St.Bees Parish Council

The Beginning - Parish Revolution

On 4th December 1894 all roads in St. Bees led to the Village School. A large and excited crowd was assembling to elect the village’s first parish council. The new parish councils being set up all over England and Wales would be the first democratically elected bodies in the parishes. There was a whiff of rural revolution in the air; local affairs were being put in the hands of the man and woman in the street and excitement ran high.

At 7.30 p.m. prompt the meeting started, Mr. Henry Kitchin was appointed chairman, and nineteen nominations for the eleven council seats quickly rolled in. Curiously, the vote was by a show of hands to save the cost of a secret ballot, though dishonest or confused electors could use more than their eleven allotted votes. As a safeguard, electors could demand a secret ballot if they were not satisfied with the outcome.

The result was declared, and it only remained for Mr. Kitchin to allow a final opportunity for a secret ballot request. After an awkward silence a Mr. Brockbank spoke up, several other voters supported him, and the chairman was obliged to nullify that evening’s vote. A new election would be held on the 18th December - democracy had to be properly served!

The second election was probably justified. It attracted over twice as many voters, and three successful candidates from the first election failed to get elected. The new council was:

  • Canon E. Knowles, Vicar of St. Bees and last Principal of the Theological College

  • William Broomfield, chemist

  • Henry Fox, landowner

  • John Bowly, clerk

  • William Walker, grocer & draper

  • Steven Graves and John Sewell, both farmers

  • George Scoular and Joseph Woolcock, both mining engineers,

  • William Stafford, joiner

  • James Graham, bootmaker

This was a interesting result. Nationally, the trend had been that almost half the parish council seats were taken by farmers. The other half went to craftsmen and labourers, and there was just a sprinkling of gentry, clergy, professional people and businessmen. But in St. Bees it was different. The proximity to Whitehaven and heavy industry, and the influence of the Church and School, caused those elected to come from a wide range of occupations. This was to result in a very active council, as we shall see.

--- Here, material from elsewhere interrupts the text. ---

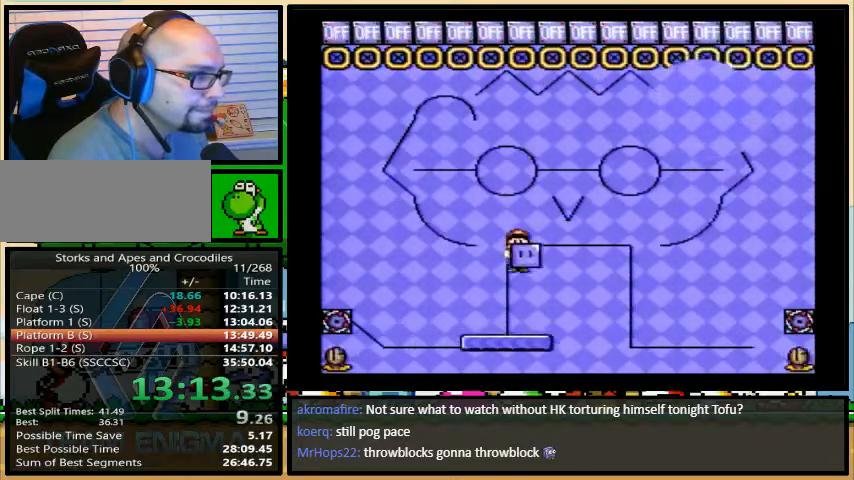
{"buttons": ["Y", "DPAD_RIGHT"], "events": [[167, "B", "up"]]}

The council’s first meeting was on New Year's Eve 1894, which was at just about the last possible legal moment - they had to convene before the old year was out. Probably because of the evening’s forthcoming celebrations, the agenda was kept short. John Bowly, a professional civil servant, was elected Chairman, and Mr W E Walker elected Vice-Chairman. John Hartley, the Board School Headmaster, was appointed Clerk at an annual salary of £5.

St Bees Web site - Broomfields

The Main Street, circa 1900. Broomfield's Chemist shop is on the left; it also housed the village telephone exchange.
The Post Office is on the right, and one of the first complaints to the Council was that horse riders were posting letters without dismounting;thereby fouling the pavement. The pavements are just cobbles, and tar macadam on the road was yet to come.